Halfway through the letter, the writer quoted a line from the book, which the KKK finds hateful.
“There will come a time when blacks stop praying for salvation and start praying for bombs of their own,” the letter stated.
“Who says that? That’s the kind of hateful talk that can start a racial uprising, and is about as un-American as you can get. Most Americans we talk to support the banning of this book. Brown or colored or white it should make no difference. Hate is hate.”
The KKK is currently attempting to apply pressure on Google to have the website taken down.
“They’ve been sending those to school papers for a while if they got down to the V’s,” Jenni Lou Russi, a media teacher and editor at Valley City State University said. She found the letter in school mail on Tuesday.
The envelope is handwritten, but the letter is typed, a form letter, with the KKK logo on the upper left hand side. The incident isn’t Russi’s first brush with racist organizations. A few years ago someone put a swastika on the sidewalk in front of her house the night before the first night of Chanukah.

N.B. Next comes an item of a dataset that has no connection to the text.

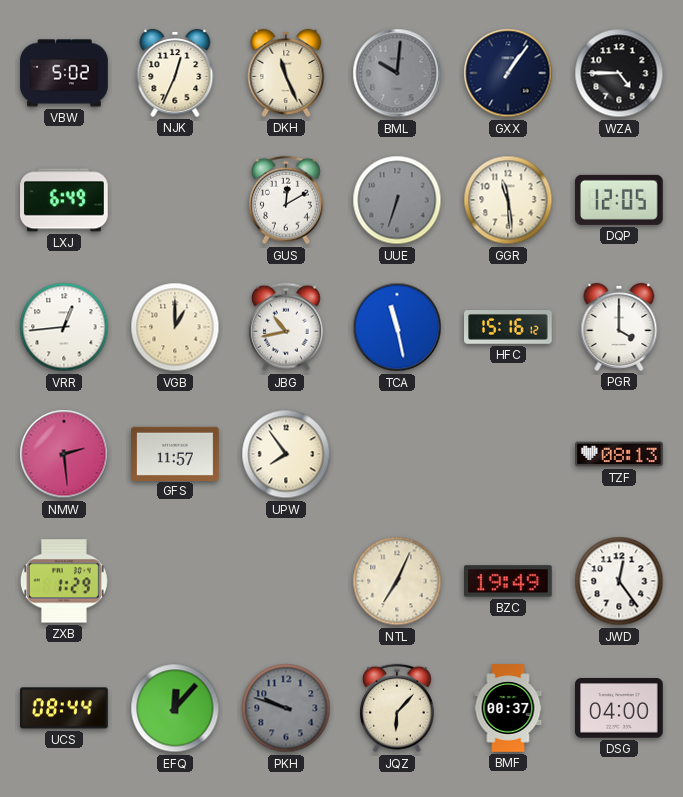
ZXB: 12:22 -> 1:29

“Is this demographic their market?” Russi said. Why were college newspapers targeted instead of professional media?
Jack Hastings, editor in chief of NDSU’s “The Spectrum,” said he had just received the letter, and wasn’t sure what his office was going to do with it yet.
“I guess I’m surprised and slightly disturbed by it too,” Hastings said. “First off, the presence of a group such as the KKK surprised me, but now they’re targeting college campuses. Seeing this delivered to our office is upsetting to me.”
College campuses are places of study, full of potentially susceptible minds eager to learn more about the world they’re preparing to enter.
“Most college papers are pretty liberal, maybe they’re trying to sway that,” Hastings said. “This letter seems like a call to action. It has the potential to maybe grow, and it could pick up easily on a campus, more than a city newspaper.”
About a week ago, the campus was hit with “Identity Evropa,” white supremacist posters, which were quickly taken down, Hastings said. “Identity Evropa” is a defined as a racist white supremacist organization by the Anti-Defamation League, and designated as a hate group by the Southern Poverty Law Center.
Despite hate group attempts to reach out to college students, Hastings said he believes most people won’t be persuaded.
“It seems like everyone is aware that this is not ethical or even moral,” Hastings said. “I feel like the public here is pretty accepting and accommodating to people when it comes to race.”
Other university newspapers were called for comment, but would not go on record or could not be reached.